#### GOAL
Reproduce the lines below word for word, in their original order.

[Raw records]
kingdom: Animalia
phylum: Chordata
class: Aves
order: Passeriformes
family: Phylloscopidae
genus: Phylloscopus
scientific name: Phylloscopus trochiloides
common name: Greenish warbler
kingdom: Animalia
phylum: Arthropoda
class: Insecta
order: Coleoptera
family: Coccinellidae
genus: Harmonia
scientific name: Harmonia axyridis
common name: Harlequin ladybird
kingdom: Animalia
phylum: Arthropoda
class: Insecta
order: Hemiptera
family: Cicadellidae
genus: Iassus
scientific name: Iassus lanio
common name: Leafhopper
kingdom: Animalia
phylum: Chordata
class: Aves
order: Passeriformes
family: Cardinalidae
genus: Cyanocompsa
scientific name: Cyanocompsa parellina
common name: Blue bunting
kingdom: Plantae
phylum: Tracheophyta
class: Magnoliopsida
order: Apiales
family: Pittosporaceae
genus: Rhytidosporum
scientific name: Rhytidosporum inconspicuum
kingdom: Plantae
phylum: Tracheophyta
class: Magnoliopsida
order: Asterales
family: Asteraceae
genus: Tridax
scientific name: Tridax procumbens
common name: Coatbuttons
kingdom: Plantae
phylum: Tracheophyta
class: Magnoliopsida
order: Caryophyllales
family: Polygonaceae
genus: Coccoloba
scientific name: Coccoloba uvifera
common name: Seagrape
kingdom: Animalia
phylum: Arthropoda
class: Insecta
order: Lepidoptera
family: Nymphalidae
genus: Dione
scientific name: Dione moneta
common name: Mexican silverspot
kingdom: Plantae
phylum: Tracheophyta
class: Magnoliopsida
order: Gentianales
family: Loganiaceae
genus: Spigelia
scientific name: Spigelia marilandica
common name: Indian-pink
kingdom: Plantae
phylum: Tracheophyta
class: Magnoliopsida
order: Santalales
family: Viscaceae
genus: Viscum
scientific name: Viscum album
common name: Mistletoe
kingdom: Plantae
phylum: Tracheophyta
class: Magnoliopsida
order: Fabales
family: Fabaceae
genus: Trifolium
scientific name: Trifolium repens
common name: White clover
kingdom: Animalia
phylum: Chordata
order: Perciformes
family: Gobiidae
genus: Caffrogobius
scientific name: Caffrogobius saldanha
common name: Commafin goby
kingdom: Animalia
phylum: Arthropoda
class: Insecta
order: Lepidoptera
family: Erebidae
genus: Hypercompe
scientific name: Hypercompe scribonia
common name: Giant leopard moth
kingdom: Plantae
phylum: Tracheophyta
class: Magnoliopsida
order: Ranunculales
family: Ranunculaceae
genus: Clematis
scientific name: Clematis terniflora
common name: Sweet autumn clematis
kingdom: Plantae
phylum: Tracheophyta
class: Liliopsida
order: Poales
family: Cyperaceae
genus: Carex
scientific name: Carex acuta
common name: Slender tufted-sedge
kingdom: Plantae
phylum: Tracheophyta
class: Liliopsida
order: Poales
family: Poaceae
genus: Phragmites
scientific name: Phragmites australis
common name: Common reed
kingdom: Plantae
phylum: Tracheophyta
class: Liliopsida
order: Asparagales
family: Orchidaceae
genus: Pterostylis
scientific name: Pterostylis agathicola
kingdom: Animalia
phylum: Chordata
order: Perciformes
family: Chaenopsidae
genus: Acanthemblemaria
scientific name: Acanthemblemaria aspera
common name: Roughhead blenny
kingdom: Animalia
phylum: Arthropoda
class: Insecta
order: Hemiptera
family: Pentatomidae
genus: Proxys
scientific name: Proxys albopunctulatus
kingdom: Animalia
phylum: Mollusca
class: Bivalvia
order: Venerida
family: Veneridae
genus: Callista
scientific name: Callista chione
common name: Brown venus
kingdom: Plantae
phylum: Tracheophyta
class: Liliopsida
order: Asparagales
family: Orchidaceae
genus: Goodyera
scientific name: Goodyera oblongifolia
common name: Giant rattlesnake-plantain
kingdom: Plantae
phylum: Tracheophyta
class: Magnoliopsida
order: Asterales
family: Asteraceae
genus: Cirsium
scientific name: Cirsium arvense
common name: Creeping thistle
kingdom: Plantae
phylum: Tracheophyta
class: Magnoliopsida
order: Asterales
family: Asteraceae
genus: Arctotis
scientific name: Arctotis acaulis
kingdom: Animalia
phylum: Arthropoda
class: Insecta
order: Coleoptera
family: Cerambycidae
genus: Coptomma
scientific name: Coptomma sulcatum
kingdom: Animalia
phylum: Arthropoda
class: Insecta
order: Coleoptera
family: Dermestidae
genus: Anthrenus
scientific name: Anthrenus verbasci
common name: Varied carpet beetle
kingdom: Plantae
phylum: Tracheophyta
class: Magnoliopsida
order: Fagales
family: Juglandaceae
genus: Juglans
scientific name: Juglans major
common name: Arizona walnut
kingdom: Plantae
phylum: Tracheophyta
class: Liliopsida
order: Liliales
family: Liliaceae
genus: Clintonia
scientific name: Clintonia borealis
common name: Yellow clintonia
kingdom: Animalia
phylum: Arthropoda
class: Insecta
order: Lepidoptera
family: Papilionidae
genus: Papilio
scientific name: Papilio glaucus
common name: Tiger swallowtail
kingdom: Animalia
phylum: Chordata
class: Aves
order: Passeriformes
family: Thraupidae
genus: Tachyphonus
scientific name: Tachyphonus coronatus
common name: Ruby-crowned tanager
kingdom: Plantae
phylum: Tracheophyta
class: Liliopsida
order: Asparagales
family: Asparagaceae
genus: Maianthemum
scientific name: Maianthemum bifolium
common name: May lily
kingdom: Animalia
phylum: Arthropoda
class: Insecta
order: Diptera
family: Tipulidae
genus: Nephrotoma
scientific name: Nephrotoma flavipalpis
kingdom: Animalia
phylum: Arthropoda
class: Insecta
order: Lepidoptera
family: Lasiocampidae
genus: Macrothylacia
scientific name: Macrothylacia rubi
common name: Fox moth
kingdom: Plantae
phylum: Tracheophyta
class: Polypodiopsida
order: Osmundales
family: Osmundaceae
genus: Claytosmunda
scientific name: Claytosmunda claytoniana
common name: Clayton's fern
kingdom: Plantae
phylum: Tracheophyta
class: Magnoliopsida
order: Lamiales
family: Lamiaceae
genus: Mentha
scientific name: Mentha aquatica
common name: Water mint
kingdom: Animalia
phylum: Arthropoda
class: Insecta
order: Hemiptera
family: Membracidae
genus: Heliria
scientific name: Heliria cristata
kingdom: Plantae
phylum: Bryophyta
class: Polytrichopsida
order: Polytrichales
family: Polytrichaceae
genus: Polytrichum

#### THE RESPONSE
kingdom: Animalia
phylum: Chordata
class: Aves
order: Passeriformes
family: Phylloscopidae
genus: Phylloscopus
scientific name: Phylloscopus trochiloides
common name: Greenish warbler
kingdom: Animalia
phylum: Arthropoda
class: Insecta
order: Coleoptera
family: Coccinellidae
genus: Harmonia
scientific name: Harmonia axyridis
common name: Harlequin ladybird
kingdom: Animalia
phylum: Arthropoda
class: Insecta
order: Hemiptera
family: Cicadellidae
genus: Iassus
scientific name: Iassus lanio
common name: Leafhopper
kingdom: Animalia
phylum: Chordata
class: Aves
order: Passeriformes
family: Cardinalidae
genus: Cyanocompsa
scientific name: Cyanocompsa parellina
common name: Blue bunting
kingdom: Plantae
phylum: Tracheophyta
class: Magnoliopsida
order: Apiales
family: Pittosporaceae
genus: Rhytidosporum
scientific name: Rhytidosporum inconspicuum
kingdom: Plantae
phylum: Tracheophyta
class: Magnoliopsida
order: Asterales
family: Asteraceae
genus: Tridax
scientific name: Tridax procumbens
common name: Coatbuttons
kingdom: Plantae
phylum: Tracheophyta
class: Magnoliopsida
order: Caryophyllales
family: Polygonaceae
genus: Coccoloba
scientific name: Coccoloba uvifera
common name: Seagrape
kingdom: Animalia
phylum: Arthropoda
class: Insecta
order: Lepidoptera
family: Nymphalidae
genus: Dione
scientific name: Dione moneta
common name: Mexican silverspot
kingdom: Plantae
phylum: Tracheophyta
class: Magnoliopsida
order: Gentianales
family: Loganiaceae
genus: Spigelia
scientific name: Spigelia marilandica
common name: Indian-pink
kingdom: Plantae
phylum: Tracheophyta
class: Magnoliopsida
order: Santalales
family: Viscaceae
genus: Viscum
scientific name: Viscum album
common name: Mistletoe
kingdom: Plantae
phylum: Tracheophyta
class: Magnoliopsida
order: Fabales
family: Fabaceae
genus: Trifolium
scientific name: Trifolium repens
common name: White clover
kingdom: Animalia
phylum: Chordata
order: Perciformes
family: Gobiidae
genus: Caffrogobius
scientific name: Caffrogobius saldanha
common name: Commafin goby
kingdom: Animalia
phylum: Arthropoda
class: Insecta
order: Lepidoptera
family: Erebidae
genus: Hypercompe
scientific name: Hypercompe scribonia
common name: Giant leopard moth
kingdom: Plantae
phylum: Tracheophyta
class: Magnoliopsida
order: Ranunculales
family: Ranunculaceae
genus: Clematis
scientific name: Clematis terniflora
common name: Sweet autumn clematis
kingdom: Plantae
phylum: Tracheophyta
class: Liliopsida
order: Poales
family: Cyperaceae
genus: Carex
scientific name: Carex acuta
common name: Slender tufted-sedge
kingdom: Plantae
phylum: Tracheophyta
class: Liliopsida
order: Poales
family: Poaceae
genus: Phragmites
scientific name: Phragmites australis
common name: Common reed
kingdom: Plantae
phylum: Tracheophyta
class: Liliopsida
order: Asparagales
family: Orchidaceae
genus: Pterostylis
scientific name: Pterostylis agathicola
kingdom: Animalia
phylum: Chordata
order: Perciformes
family: Chaenopsidae
genus: Acanthemblemaria
scientific name: Acanthemblemaria aspera
common name: Roughhead blenny
kingdom: Animalia
phylum: Arthropoda
class: Insecta
order: Hemiptera
family: Pentatomidae
genus: Proxys
scientific name: Proxys albopunctulatus
kingdom: Animalia
phylum: Mollusca
class: Bivalvia
order: Venerida
family: Veneridae
genus: Callista
scientific name: Callista chione
common name: Brown venus
kingdom: Plantae
phylum: Tracheophyta
class: Liliopsida
order: Asparagales
family: Orchidaceae
genus: Goodyera
scientific name: Goodyera oblongifolia
common name: Giant rattlesnake-plantain
kingdom: Plantae
phylum: Tracheophyta
class: Magnoliopsida
order: Asterales
family: Asteraceae
genus: Cirsium
scientific name: Cirsium arvense
common name: Creeping thistle
kingdom: Plantae
phylum: Tracheophyta
class: Magnoliopsida
order: Asterales
family: Asteraceae
genus: Arctotis
scientific name: Arctotis acaulis
kingdom: Animalia
phylum: Arthropoda
class: Insecta
order: Coleoptera
family: Cerambycidae
genus: Coptomma
scientific name: Coptomma sulcatum
kingdom: Animalia
phylum: Arthropoda
class: Insecta
order: Coleoptera
family: Dermestidae
genus: Anthrenus
scientific name: Anthrenus verbasci
common name: Varied carpet beetle
kingdom: Plantae
phylum: Tracheophyta
class: Magnoliopsida
order: Fagales
family: Juglandaceae
genus: Juglans
scientific name: Juglans major
common name: Arizona walnut
kingdom: Plantae
phylum: Tracheophyta
class: Liliopsida
order: Liliales
family: Liliaceae
genus: Clintonia
scientific name: Clintonia borealis
common name: Yellow clintonia
kingdom: Animalia
phylum: Arthropoda
class: Insecta
order: Lepidoptera
family: Papilionidae
genus: Papilio
scientific name: Papilio glaucus
common name: Tiger swallowtail
kingdom: Animalia
phylum: Chordata
class: Aves
order: Passeriformes
family: Thraupidae
genus: Tachyphonus
scientific name: Tachyphonus coronatus
common name: Ruby-crowned tanager
kingdom: Plantae
phylum: Tracheophyta
class: Liliopsida
order: Asparagales
family: Asparagaceae
genus: Maianthemum
scientific name: Maianthemum bifolium
common name: May lily
kingdom: Animalia
phylum: Arthropoda
class: Insecta
order: Diptera
family: Tipulidae
genus: Nephrotoma
scientific name: Nephrotoma flavipalpis
kingdom: Animalia
phylum: Arthropoda
class: Insecta
order: Lepidoptera
family: Lasiocampidae
genus: Macrothylacia
scientific name: Macrothylacia rubi
common name: Fox moth
kingdom: Plantae
phylum: Tracheophyta
class: Polypodiopsida
order: Osmundales
family: Osmundaceae
genus: Claytosmunda
scientific name: Claytosmunda claytoniana
common name: Clayton's fern
kingdom: Plantae
phylum: Tracheophyta
class: Magnoliopsida
order: Lamiales
family: Lamiaceae
genus: Mentha
scientific name: Mentha aquatica
common name: Water mint
kingdom: Animalia
phylum: Arthropoda
class: Insecta
order: Hemiptera
family: Membracidae
genus: Heliria
scientific name: Heliria cristata
kingdom: Plantae
phylum: Bryophyta
class: Polytrichopsida
order: Polytrichales
family: Polytrichaceae
genus: Polytrichum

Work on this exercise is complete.